Scripting

Prev: Warming up with Unix commands
Next: LabQSM#Link to Selected Laboratories

Commands (to be interpreted and executed) can be placed in a text file, called script, to be executed by means of an interpreter

The interpreter is specified in the first line of the script, e.g. by:

 #! /bin/sh
 #! /bin/bash
 #! /bin/tcsh
 #! /usr/bin/awk -f
 #! /usr/bin/env python
 ...

(Note that while # is in all the above languages a comment, #! is actually used to identify the interpreter).

Bash scripting

Among the many, bash scripting is particularly relevant to us (bash is also the interpreter of the command-line shell we have been using so far).

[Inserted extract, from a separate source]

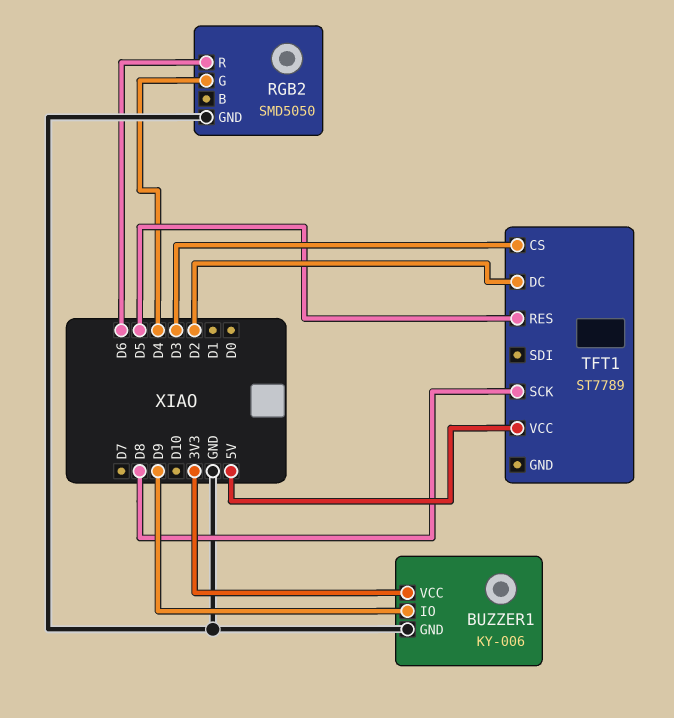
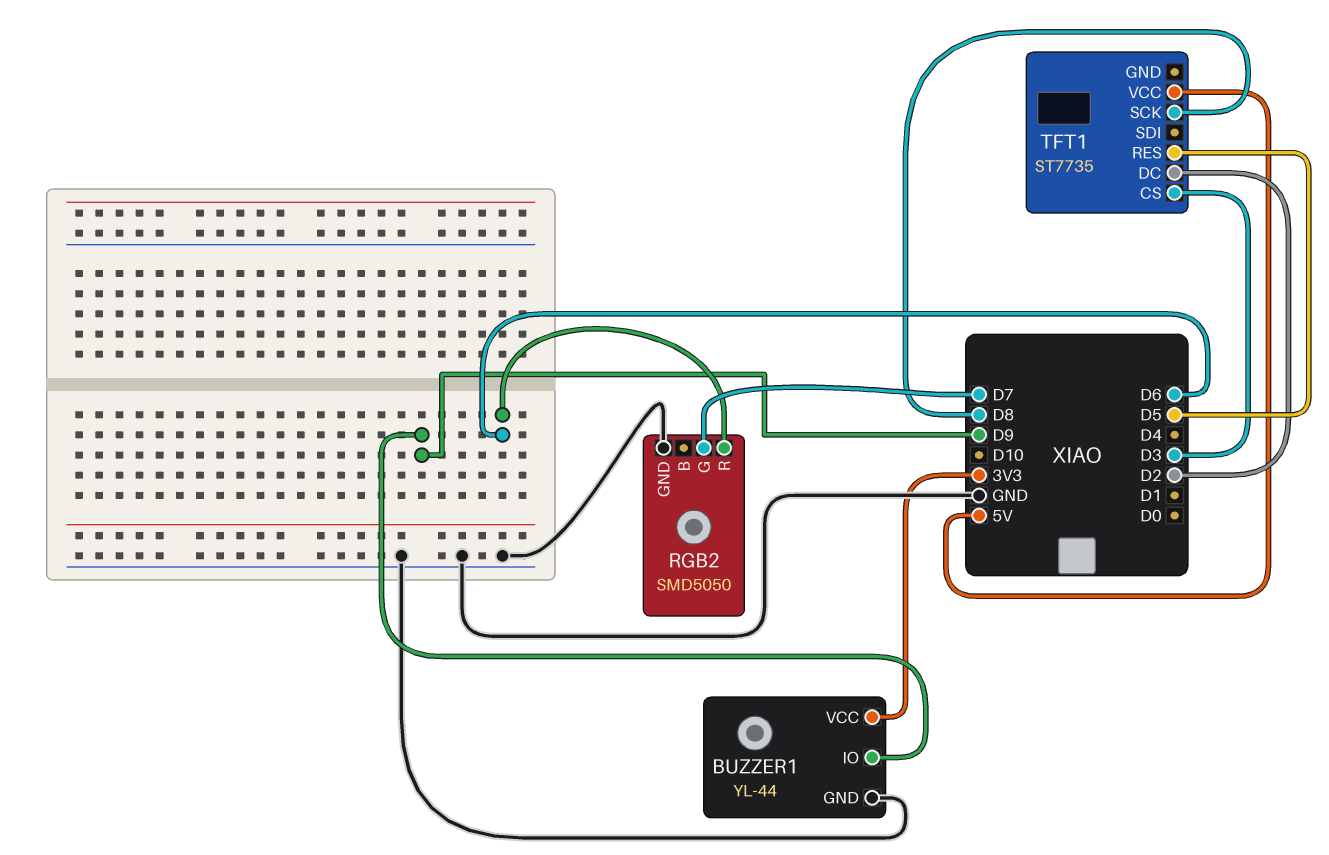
BUZZER1: KY-006 -> YL-44
RGB2 pin G: D4 -> D7
TFT1: ST7789 -> ST7735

Unix commands (enriched by bash built-in functions & structures) can be used in bash scripts:

$> cat ./get_users.sh

#! /bin/bash  -x
filein=/etc/passwd
#
# extract user names
cat $filein | awk -v FS=":" '{print $1}'

Note that in order to execute get_users.sh, we need to change its permissions,

 $> chmod a+x ./get_users.sh

When executing, the output fo the script can also be redirected to a file,

 $> ./get_users.sh > users.dat

Within the script, $0 corresponds to the invocation name (./get_users.sh, in the example above), $1, $2, .. $n to the n-th arguments if present. $# is the number of command line arguments passed to the script.

$> cat ./get_users2.sh

#! /bin/bash
if [ $# == 0 ] ; then echo "Usage:  ./get_users2.sh  <filename>" ; exit 1 ; fi
filein=$1
# 
# extract user names
cat $filein | awk -v FS=":" '{print $1}'

Now, this second version of the script needs to be run as:

$> ./get_users2.sh /etc/passwd

Sed & Awk

These two commands, available almost everywhere, are extremely used in bash scripting.

sed

substitutes regular expressions in files or strings. Examples follow:

$> echo “Ciao Ciao” | sed ‘s/C/M/’
     ->  “Miao Ciao”
$> echo “Ciao Ciao” | sed ‘s/C/M/g’
     ->  “Miao Miao”                  # g stands for “global substitution”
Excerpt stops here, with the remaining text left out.